_Exercise_. Can you transcribe the material below word for word and leave out the pictures?

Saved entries
*** Begin section ***

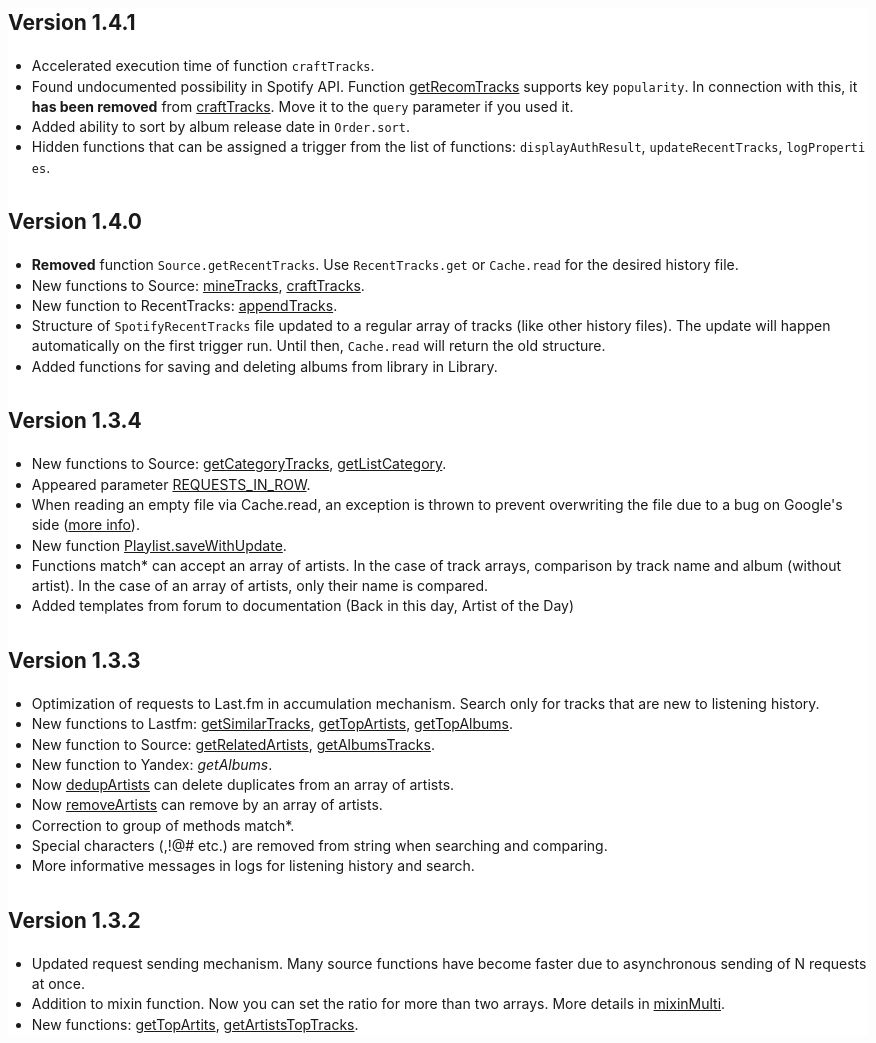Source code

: ## Version 1.4.1
- Accelerated execution time of function `craftTracks`.
- Found undocumented possibility in Spotify API. Function [getRecomTracks](/reference-en/source?id=getrecomtracks) supports key `popularity`. In connection with this, it **has been removed** from [craftTracks](/reference-en/source?id=crafttracks). Move it to the `query` parameter if you used it.
- Added ability to sort by album release date in `Order.sort`.
- Hidden functions that can be assigned a trigger from the list of functions: `displayAuthResult`, `updateRecentTracks`, `logProperties`.

## Version 1.4.0
- **Removed** function `Source.getRecentTracks`. Use `RecentTracks.get` or `Cache.read` for the desired history file.
- New functions to Source: [mineTracks](/reference-en/source?id=minetracks), [craftTracks](/reference-en/source?id=crafttracks).
- New function to RecentTracks: [appendTracks](/reference-en/recenttracks?id=appendtracks).
- Structure of `SpotifyRecentTracks` file updated to a regular array of tracks (like other history files). The update will happen automatically on the first trigger run. Until then, `Cache.read` will return the old structure.
- Added functions for saving and deleting albums from library in Library.

## Version 1.3.4
- New functions to Source: [getCategoryTracks](/reference-en/source?id=getcategorytracks), [getListCategory](/reference-en/source?id=getlistcategory).
- Appeared parameter [REQUESTS\_IN\_ROW](/config).
- When reading an empty file via Cache.read, an exception is thrown to prevent overwriting the file due to a bug on Google's side ([more info](https://github.com/Chimildic/goofy/discussions/26)).
- New function [Playlist.saveWithUpdate](/reference-en/playlist?id=savewithupdate).
- Functions match* can accept an array of artists. In the case of track arrays, comparison by track name and album (without artist). In the case of an array of artists, only their name is compared.
- Added templates from forum to documentation (Back in this day, Artist of the Day)

## Version 1.3.3
- Optimization of requests to Last.fm in accumulation mechanism. Search only for tracks that are new to listening history.
- New functions to Lastfm: [getSimilarTracks](/reference-en/lastfm?id=getsimilartracks), [getTopArtists](/reference-en/lastfm?id=gettopartists-1), [getTopAlbums](/reference-en/lastfm?id=gettopalbums).
- New function to Source: [getRelatedArtists](/reference-en/source?id=getrelatedartists), [getAlbumsTracks](/reference-en/source?id=getalbumstracks).
- New function to Yandex: _getAlbums_.
- Now [dedupArtists](/reference-en/filter?id=dedupartists) can delete duplicates from an array of artists.
- Now [removeArtists](/reference-en/filter?id=removeartists) can remove by an array of artists.
- Correction to group of methods match*.
- Special characters (,!@# etc.) are removed from string when searching and comparing.
- More informative messages in logs for listening history and search.

## Version 1.3.2
- Updated request sending mechanism. Many source functions have become faster due to asynchronous sending of N requests at once.
- Addition to mixin function. Now you can set the ratio for more than two arrays. More details in [mixinMulti](/reference-en/combiner?id=mixinmulti).
- New functions: [getTopArtits](/reference-en/lastfm?id=gettopartists), [getArtistsTopTracks](/reference-en/lastfm?id=getartiststoptracks).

*** End section ***

_Output_.
Source code

: ## Version 1.4.1
- Accelerated execution time of function `craftTracks`.
- Found undocumented possibility in Spotify API. Function [getRecomTracks](/reference-en/source?id=getrecomtracks) supports key `popularity`. In connection with this, it **has been removed** from [craftTracks](/reference-en/source?id=crafttracks). Move it to the `query` parameter if you used it.
- Added ability to sort by album release date in `Order.sort`.
- Hidden functions that can be assigned a trigger from the list of functions: `displayAuthResult`, `updateRecentTracks`, `logProperties`.

## Version 1.4.0
- **Removed** function `Source.getRecentTracks`. Use `RecentTracks.get` or `Cache.read` for the desired history file.
- New functions to Source: [mineTracks](/reference-en/source?id=minetracks), [craftTracks](/reference-en/source?id=crafttracks).
- New function to RecentTracks: [appendTracks](/reference-en/recenttracks?id=appendtracks).
- Structure of `SpotifyRecentTracks` file updated to a regular array of tracks (like other history files). The update will happen automatically on the first trigger run. Until then, `Cache.read` will return the old structure.
- Added functions for saving and deleting albums from library in Library.

## Version 1.3.4
- New functions to Source: [getCategoryTracks](/reference-en/source?id=getcategorytracks), [getListCategory](/reference-en/source?id=getlistcategory).
- Appeared parameter [REQUESTS\_IN\_ROW](/config).
- When reading an empty file via Cache.read, an exception is thrown to prevent overwriting the file due to a bug on Google's side ([more info](https://github.com/Chimildic/goofy/discussions/26)).
- New function [Playlist.saveWithUpdate](/reference-en/playlist?id=savewithupdate).
- Functions match* can accept an array of artists. In the case of track arrays, comparison by track name and album (without artist). In the case of an array of artists, only their name is compared.
- Added templates from forum to documentation (Back in this day, Artist of the Day)

## Version 1.3.3
- Optimization of requests to Last.fm in accumulation mechanism. Search only for tracks that are new to listening history.
- New functions to Lastfm: [getSimilarTracks](/reference-en/lastfm?id=getsimilartracks), [getTopArtists](/reference-en/lastfm?id=gettopartists-1), [getTopAlbums](/reference-en/lastfm?id=gettopalbums).
- New function to Source: [getRelatedArtists](/reference-en/source?id=getrelatedartists), [getAlbumsTracks](/reference-en/source?id=getalbumstracks).
- New function to Yandex: _getAlbums_.
- Now [dedupArtists](/reference-en/filter?id=dedupartists) can delete duplicates from an array of artists.
- Now [removeArtists](/reference-en/filter?id=removeartists) can remove by an array of artists.
- Correction to group of methods match*.
- Special characters (,!@# etc.) are removed from string when searching and comparing.
- More informative messages in logs for listening history and search.

## Version 1.3.2
- Updated request sending mechanism. Many source functions have become faster due to asynchronous sending of N requests at once.
- Addition to mixin function. Now you can set the ratio for more than two arrays. More details in [mixinMulti](/reference-en/combiner?id=mixinmulti).
- New functions: [getTopArtits](/reference-en/lastfm?id=gettopartists), [getArtistsTopTracks](/reference-en/lastfm?id=getartiststoptracks).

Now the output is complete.